Evalyn ordered the Garden Greens with preserved meyer lemon vinaigrette ($9) and the House made Handkerchief Pasta with corn, fromage blanc and chanterelle ($21), which she declared were both wonderful. Bob enjoyed the Local Halibut Crudo made with nectarine, ponzu, cilantro and coriander ($15) and the Lamb Shoulder Chop “Scottadito” with a Mediterranean salad ($31), both of which were perfect. John tried the Garden Greens with preserved meyer lemon vinaigrette ($9) and the Grilled Prime Hanger Steak-Frites with chimichurri and garlic confit ($32). The salad was wonderful and the hanger steak was cooked to perfection and a perfect match to the Mario’s Vineyard Cabernet! Dorothy started with the Fried Green Tomatoes with summer “chow chow” and burrata ($14) and dined on the Wild King Pacific Salmon with green bean salad and citrus vinaigrette ($29).

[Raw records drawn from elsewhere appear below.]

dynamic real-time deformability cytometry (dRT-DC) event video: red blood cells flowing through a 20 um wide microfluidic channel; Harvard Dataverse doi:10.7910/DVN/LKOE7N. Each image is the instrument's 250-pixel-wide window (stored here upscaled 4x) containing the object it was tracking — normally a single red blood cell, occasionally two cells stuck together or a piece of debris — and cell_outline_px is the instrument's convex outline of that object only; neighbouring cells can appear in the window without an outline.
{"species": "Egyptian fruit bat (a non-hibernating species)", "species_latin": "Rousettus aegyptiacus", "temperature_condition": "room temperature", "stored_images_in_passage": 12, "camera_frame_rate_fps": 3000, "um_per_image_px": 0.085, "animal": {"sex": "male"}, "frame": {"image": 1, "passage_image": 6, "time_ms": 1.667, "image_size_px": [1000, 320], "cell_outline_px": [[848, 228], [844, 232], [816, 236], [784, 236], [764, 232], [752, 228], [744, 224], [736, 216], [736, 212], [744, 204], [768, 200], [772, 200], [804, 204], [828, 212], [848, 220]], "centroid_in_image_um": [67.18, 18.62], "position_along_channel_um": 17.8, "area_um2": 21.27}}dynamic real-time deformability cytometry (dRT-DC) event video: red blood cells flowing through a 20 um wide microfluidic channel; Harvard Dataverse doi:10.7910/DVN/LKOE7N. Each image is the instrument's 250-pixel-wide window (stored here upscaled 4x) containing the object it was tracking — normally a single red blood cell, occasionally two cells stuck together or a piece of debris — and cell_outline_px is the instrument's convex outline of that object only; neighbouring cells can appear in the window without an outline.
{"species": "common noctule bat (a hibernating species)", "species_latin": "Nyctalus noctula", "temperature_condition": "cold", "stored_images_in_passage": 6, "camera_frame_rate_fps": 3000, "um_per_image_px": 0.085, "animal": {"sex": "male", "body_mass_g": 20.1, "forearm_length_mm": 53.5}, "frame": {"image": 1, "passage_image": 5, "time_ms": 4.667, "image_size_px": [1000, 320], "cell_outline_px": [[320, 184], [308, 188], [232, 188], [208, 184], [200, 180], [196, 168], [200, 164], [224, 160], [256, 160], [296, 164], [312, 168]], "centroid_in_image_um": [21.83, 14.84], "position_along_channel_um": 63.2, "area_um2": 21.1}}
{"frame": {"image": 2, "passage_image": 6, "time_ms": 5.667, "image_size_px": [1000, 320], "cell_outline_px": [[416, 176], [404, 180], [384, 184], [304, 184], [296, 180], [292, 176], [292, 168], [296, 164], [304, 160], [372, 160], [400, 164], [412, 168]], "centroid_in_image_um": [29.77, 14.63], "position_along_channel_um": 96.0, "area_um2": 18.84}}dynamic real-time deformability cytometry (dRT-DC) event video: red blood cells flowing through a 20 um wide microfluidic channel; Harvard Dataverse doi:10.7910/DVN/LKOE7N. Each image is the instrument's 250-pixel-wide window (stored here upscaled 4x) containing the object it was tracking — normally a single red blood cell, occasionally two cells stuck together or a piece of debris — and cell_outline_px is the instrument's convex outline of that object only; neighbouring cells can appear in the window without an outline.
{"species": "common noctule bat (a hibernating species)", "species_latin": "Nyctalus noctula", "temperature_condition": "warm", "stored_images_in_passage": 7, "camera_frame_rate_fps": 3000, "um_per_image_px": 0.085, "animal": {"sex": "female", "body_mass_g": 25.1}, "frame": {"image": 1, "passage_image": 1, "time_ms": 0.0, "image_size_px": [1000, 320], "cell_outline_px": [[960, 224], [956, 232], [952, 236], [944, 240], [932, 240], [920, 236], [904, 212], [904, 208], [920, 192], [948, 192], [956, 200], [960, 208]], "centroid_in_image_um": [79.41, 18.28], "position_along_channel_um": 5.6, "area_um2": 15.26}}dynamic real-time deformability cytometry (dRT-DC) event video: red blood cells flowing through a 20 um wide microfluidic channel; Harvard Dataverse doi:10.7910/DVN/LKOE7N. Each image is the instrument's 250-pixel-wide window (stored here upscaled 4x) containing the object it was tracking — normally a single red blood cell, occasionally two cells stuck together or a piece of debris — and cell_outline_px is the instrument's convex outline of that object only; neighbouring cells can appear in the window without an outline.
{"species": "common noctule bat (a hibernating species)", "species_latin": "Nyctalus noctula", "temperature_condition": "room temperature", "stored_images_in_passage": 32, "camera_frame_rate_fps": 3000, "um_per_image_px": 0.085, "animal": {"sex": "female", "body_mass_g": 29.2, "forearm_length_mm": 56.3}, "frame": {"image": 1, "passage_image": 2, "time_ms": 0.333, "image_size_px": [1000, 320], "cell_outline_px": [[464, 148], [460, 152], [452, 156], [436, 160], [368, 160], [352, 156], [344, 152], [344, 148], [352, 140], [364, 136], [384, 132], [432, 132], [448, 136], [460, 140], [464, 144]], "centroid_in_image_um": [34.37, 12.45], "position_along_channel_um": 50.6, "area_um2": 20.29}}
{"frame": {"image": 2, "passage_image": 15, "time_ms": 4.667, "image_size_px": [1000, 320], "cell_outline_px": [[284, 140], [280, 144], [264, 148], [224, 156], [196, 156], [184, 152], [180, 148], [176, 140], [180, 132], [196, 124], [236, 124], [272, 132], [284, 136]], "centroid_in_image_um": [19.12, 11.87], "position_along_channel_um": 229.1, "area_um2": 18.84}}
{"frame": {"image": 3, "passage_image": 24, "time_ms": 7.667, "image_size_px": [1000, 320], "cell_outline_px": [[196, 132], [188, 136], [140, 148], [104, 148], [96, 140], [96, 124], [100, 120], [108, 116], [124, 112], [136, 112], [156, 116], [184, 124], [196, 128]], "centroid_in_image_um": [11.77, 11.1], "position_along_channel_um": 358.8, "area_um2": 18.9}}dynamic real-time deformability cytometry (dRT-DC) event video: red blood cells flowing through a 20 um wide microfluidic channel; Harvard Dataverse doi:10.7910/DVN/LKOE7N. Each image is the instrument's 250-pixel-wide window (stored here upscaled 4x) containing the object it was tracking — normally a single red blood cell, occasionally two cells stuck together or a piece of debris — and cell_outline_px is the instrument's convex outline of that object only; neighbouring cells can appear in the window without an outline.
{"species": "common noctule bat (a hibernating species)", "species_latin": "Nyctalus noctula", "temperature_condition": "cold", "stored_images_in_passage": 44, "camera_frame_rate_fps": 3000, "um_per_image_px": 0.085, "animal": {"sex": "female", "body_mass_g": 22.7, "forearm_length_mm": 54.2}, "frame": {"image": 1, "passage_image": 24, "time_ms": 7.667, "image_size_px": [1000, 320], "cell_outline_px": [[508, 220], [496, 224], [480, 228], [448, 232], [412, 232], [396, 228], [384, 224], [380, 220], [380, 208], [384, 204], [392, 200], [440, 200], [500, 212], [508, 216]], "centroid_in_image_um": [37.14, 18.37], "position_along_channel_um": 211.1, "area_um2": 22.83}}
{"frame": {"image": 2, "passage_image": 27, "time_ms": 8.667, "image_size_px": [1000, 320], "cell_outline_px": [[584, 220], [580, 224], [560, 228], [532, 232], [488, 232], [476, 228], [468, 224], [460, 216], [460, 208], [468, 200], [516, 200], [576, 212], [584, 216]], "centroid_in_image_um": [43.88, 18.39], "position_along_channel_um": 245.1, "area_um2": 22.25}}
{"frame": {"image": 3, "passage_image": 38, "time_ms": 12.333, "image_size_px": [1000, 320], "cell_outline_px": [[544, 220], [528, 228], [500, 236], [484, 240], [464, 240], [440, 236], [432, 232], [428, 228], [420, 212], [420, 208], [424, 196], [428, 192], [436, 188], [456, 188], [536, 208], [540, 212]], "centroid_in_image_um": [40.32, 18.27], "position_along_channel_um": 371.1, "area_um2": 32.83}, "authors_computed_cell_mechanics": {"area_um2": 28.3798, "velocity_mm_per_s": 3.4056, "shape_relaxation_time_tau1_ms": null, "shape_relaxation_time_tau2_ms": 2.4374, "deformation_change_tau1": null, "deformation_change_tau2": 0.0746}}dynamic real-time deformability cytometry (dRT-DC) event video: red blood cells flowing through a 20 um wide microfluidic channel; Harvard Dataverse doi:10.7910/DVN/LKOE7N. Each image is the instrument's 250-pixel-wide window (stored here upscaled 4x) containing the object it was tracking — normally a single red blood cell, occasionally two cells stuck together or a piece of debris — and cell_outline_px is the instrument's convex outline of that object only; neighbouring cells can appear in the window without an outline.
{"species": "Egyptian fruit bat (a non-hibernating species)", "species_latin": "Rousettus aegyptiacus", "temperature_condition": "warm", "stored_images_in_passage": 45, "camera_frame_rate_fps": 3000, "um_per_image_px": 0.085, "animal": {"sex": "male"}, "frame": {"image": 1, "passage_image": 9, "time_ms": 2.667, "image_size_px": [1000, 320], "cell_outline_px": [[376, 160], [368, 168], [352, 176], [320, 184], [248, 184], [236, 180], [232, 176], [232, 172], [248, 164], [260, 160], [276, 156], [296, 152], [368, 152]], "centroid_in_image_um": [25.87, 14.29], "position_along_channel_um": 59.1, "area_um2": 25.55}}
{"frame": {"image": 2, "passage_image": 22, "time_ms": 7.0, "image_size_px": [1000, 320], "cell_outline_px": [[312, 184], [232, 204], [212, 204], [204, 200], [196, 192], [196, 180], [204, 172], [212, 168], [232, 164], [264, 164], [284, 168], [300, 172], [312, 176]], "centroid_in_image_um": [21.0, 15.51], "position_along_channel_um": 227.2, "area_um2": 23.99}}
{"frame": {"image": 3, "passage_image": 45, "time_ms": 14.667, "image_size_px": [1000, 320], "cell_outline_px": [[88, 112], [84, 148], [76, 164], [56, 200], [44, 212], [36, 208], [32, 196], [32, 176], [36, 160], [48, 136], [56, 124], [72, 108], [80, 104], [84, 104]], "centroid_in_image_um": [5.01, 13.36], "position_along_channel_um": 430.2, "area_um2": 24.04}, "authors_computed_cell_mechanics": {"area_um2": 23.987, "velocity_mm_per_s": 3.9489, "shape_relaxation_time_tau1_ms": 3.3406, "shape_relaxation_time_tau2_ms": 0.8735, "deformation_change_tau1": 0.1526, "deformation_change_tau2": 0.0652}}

After traveling down memory lane and talking about how lucky and grateful we are to live in the Napa Valley and be part of this amazing community, we felt obliged, to at the very least, try some desserts. So, we shared three of the four desserts offered including the Vanilla Meringue strawberry compote ($9), the Chocolate Chip Trifle, with burnt caramel ($9) and the Peach Sorbet ($9). As you might expect, we polished them off with little difficulty! We closed out the evening with Bob and Evalyn ordering cappuccinos ($6) and Dorothy a delightful latte ($6).

As we left The Restaurant at CIA Copia, we committed to getting together for dinner more often and we drove away happy to be part of the Napa Valley, its history and its future.

500 First Street, Napa | (707) 967-2555 |

Open Seven Days a Week | Sunday–Thursday: 11:30am–9pm | Friday and Saturday: 11:30am–10pm

From the kitchen of The Restaurant at CIA Copia

Heirloom Tomato Gazpacho


2 cups Cubed day old bread (not soughdough)

2 cloves Garlic, chopped

1/8 tsp. Cumin seeds

3lbs. Vine-ripened tomatoes (heirlooms best) 1 English cucumber, seeds removed, chopped

1 Poblano pepper, cored, seeded, chopped.

1 Med-sized red bell pepper cored, seeded, chopped

3 Tbsp.Chopped red onion

1/2 cup Extra-virgin olive oil (preferably Spanish)

1/2 cup Cold water 3 Tbsp Sherry vinegar Salt to taste

1. Place the bread in a bowl, add cold water to cover, and let soak for 5-10 minutes. Drain the bread and squeeze out the excess liquid.

2. Place the garlic, cumin, and ½ teaspoon salt in a mortar, and using the pestle, mash them to a paste.

3. Place the tomatoes, cucumbers, poblano and red pepper, soaked bread, and garlic paste in a large bowl and toss to mix. Let stand for 15 minutes.

4. Working in batches, if necessary, place the vegetable mixture in the bowl of a food processor and process until smooth, adding half the olive oil to each batch. Once each batch is finished, puree it finely in a blender, then transfer it to a large mixing bowl.

5. When all the gazpacho has been pureed, whisk in the cold water and vinegar. It should have the consistency of a thick soup. Taste for seasoning adding more salt or vinegar as necessary. Refrigerate the gazpacho until chilled.